What the task asks
Copy the passage from "Open diyism opened" to "voice into it." word for word out of the forum thread below about training a keyword spotting model.

Selected passage Start Marker

Open diyism opened 1 week ago
Please see our icefall doc.
I found some jupyter notebooks in this: https://github.com/k2-fsa/colab/tree/master/sherpa-onnx , but they are not specific for optimizing keyword spotter model.
And this https://k2-fsa.github.io/icefall/recipes/Finetune/from_supervised/finetune_zipformer.html , but I can't figure out how to integrate the wav files of my own voice into it.
Please see our icefall doc.
Please see this comment.
You need to spend some time reading our doc https://k2-fsa.github.io/icefall/
After reading https://k2-fsa.github.io/icefall/recipes/Non-streaming-ASR/yesno/tdnn.html#colab-notebook I can successfully run the modified my-icefall-yes-no-dataset-recipe.ipynb(https://github.com/diyism/colab_kaldi2/blob/main/my_icefall_yes_no_dataset_recipe.ipynb) in Colab:
But I can't found a ipynb file for wenetspeech-kws recipe, so I try to modify the my-icefall-yes-no-dataset-recipe.ipynb for wenetspeech-kws(https://github.com/diyism/colab_kaldi2/blob/main/my_icefall_wenetspeech_kws_dataset_recipe.ipynb), but I found it's downloading 500GB dataset files, I think it won't work in colab:
I want to build a web UI to record my own voice of mandarin syllables to replace wenetspeech-kws dataset(without downloading the 500GB files) just like the YonaVox project(https://github.com/diyism/YonaVox/blob/master/training/recorder.ipynb), and to train the kws model only with these recorded voice, is it feasible?

Selected passage End Marker
Source information Start Marker

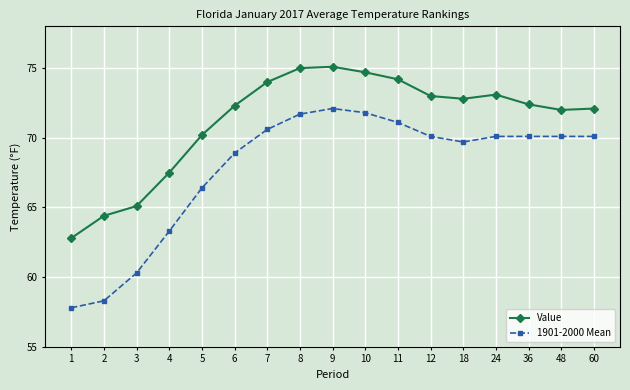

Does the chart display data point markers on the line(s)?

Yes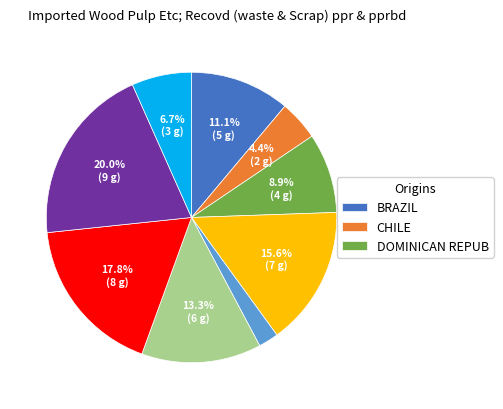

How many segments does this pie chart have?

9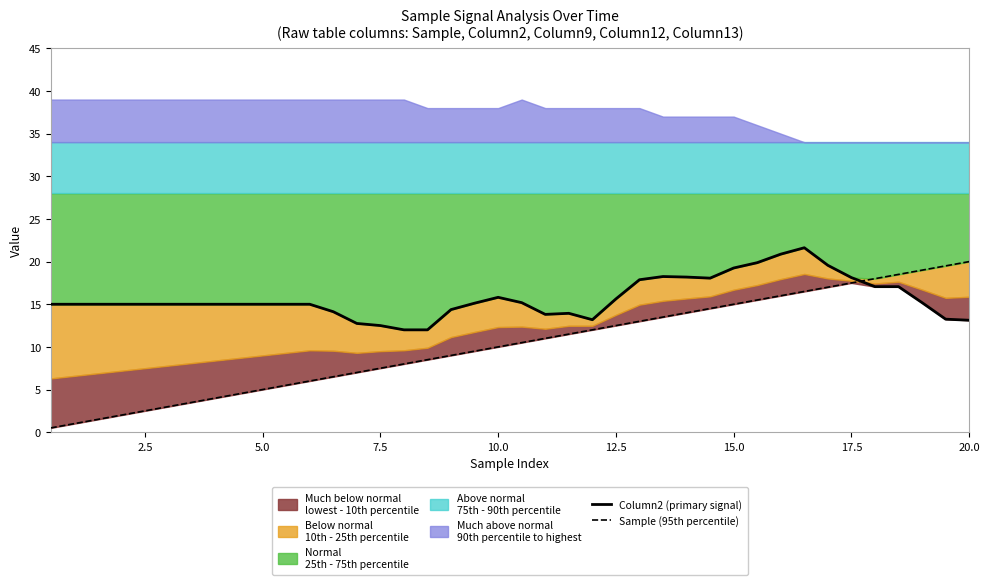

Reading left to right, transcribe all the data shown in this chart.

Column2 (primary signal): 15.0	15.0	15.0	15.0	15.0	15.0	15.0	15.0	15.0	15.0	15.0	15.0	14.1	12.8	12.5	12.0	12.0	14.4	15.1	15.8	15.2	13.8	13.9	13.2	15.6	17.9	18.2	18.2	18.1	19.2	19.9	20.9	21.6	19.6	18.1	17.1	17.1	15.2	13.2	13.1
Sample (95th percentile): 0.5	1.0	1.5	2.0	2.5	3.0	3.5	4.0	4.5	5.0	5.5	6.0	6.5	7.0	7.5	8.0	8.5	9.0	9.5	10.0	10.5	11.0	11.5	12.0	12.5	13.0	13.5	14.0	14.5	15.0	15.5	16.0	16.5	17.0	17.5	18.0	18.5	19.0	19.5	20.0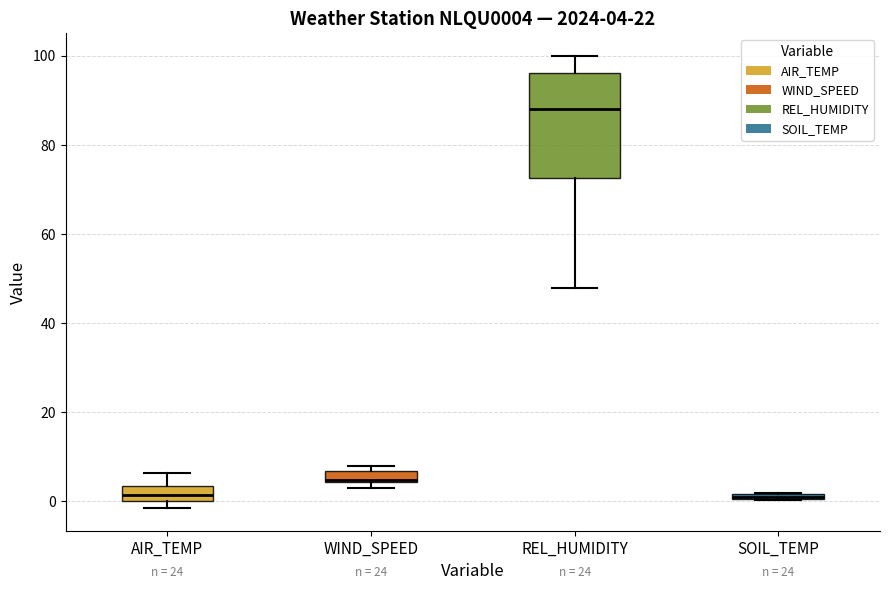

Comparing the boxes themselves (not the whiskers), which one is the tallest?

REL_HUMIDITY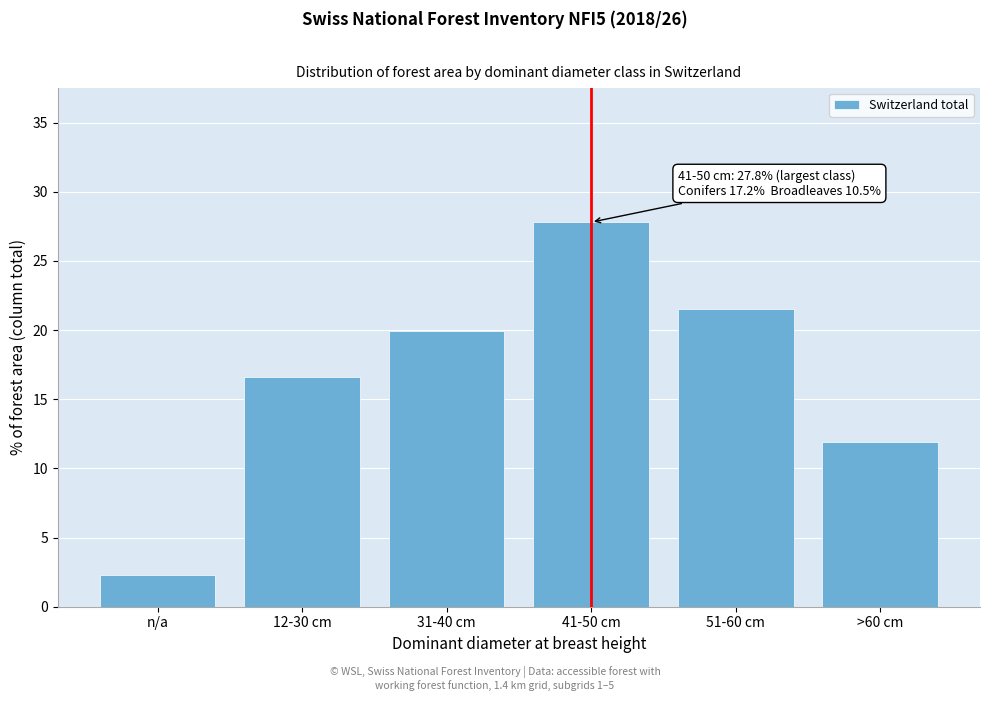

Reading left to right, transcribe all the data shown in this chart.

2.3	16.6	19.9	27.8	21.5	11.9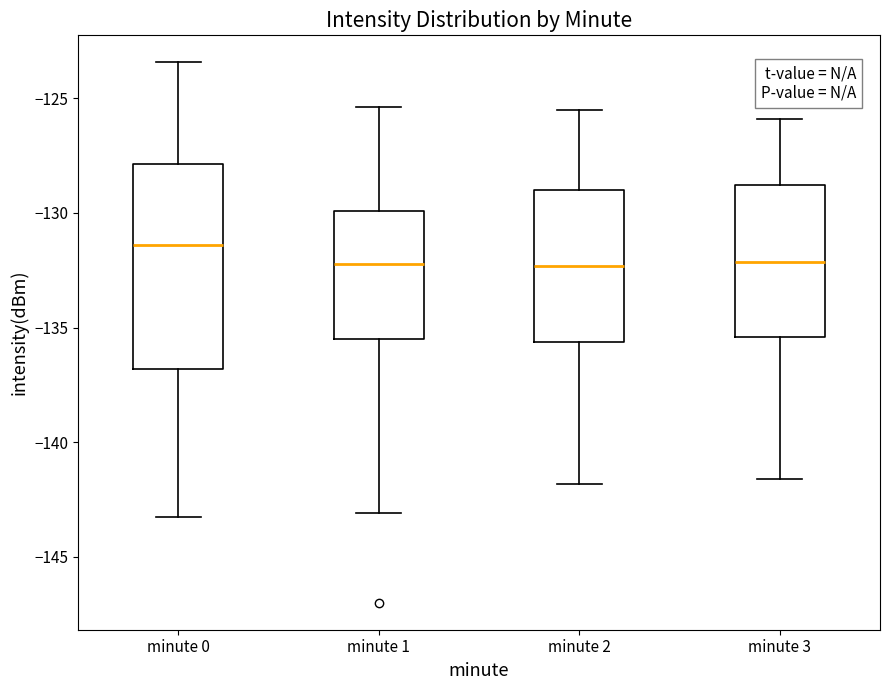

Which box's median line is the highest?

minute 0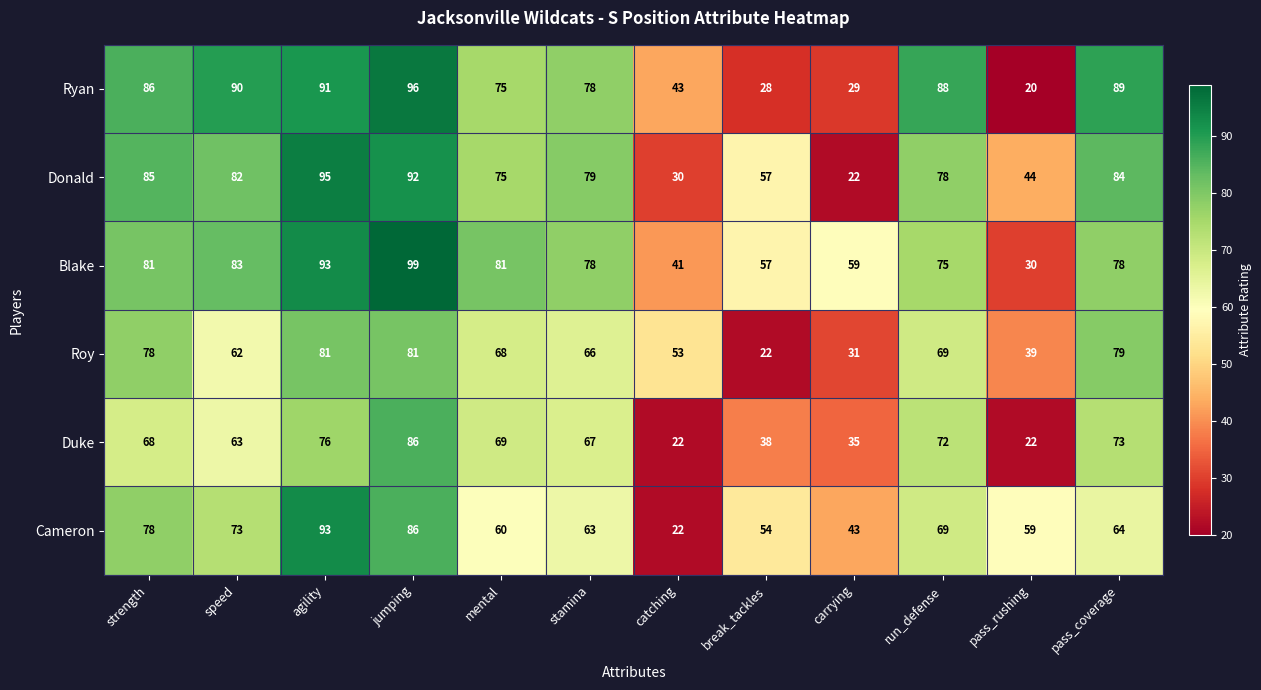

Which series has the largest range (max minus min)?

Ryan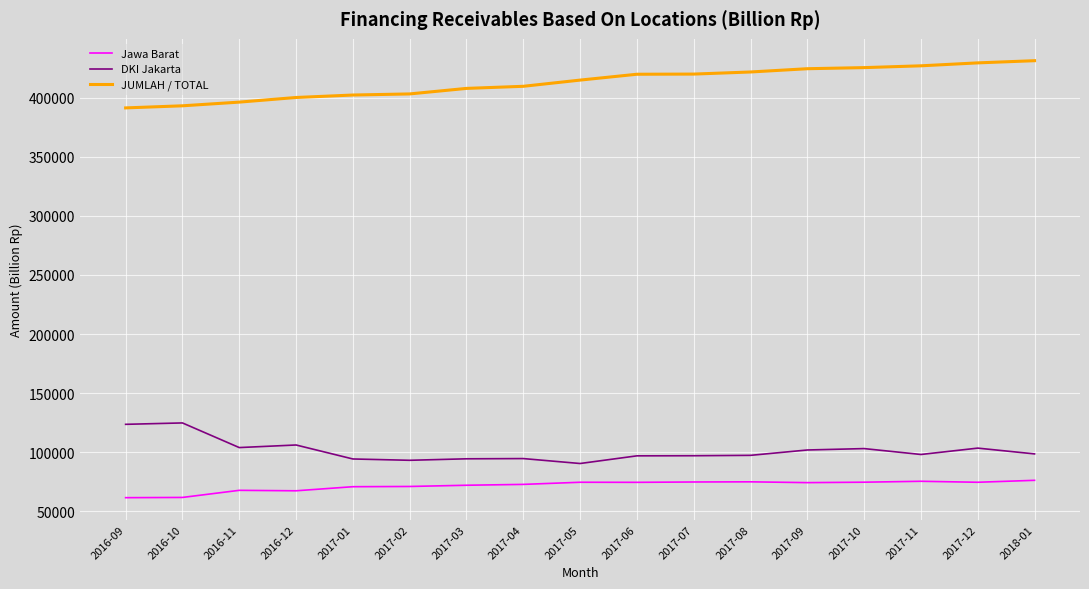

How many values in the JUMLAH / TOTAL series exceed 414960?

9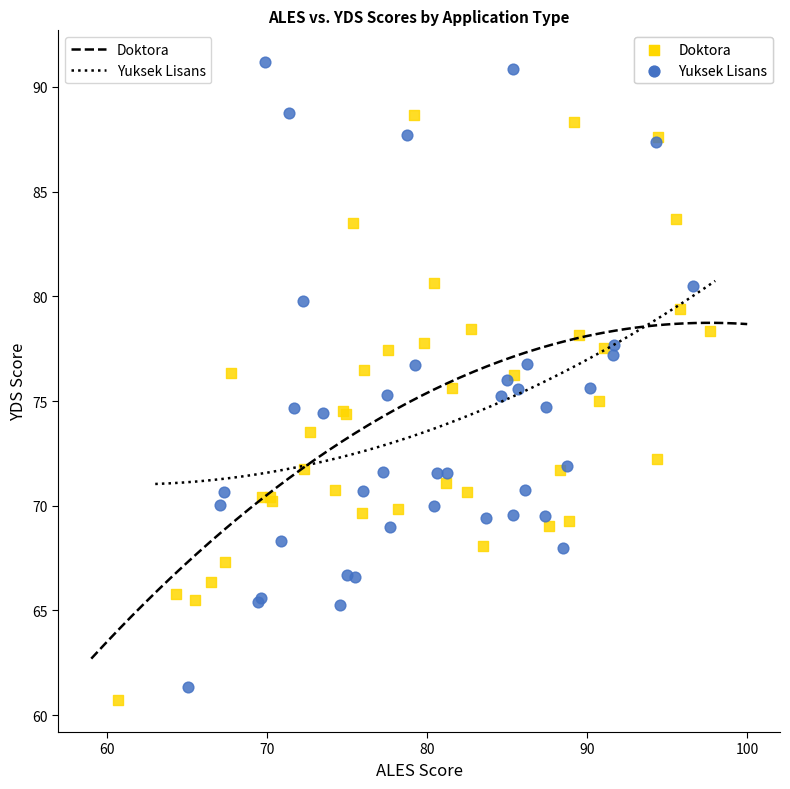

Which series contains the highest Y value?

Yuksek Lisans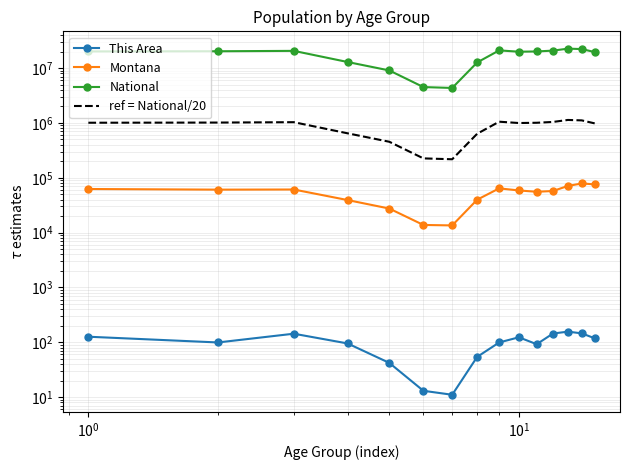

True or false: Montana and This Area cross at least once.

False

Source information End Marker

Finished task
Open diyism opened 1 week ago
Please see our icefall doc.
I found some jupyter notebooks in this: https://github.com/k2-fsa/colab/tree/master/sherpa-onnx , but they are not specific for optimizing keyword spotter model.
And this https://k2-fsa.github.io/icefall/recipes/Finetune/from_supervised/finetune_zipformer.html , but I can't figure out how to integrate the wav files of my own voice into it.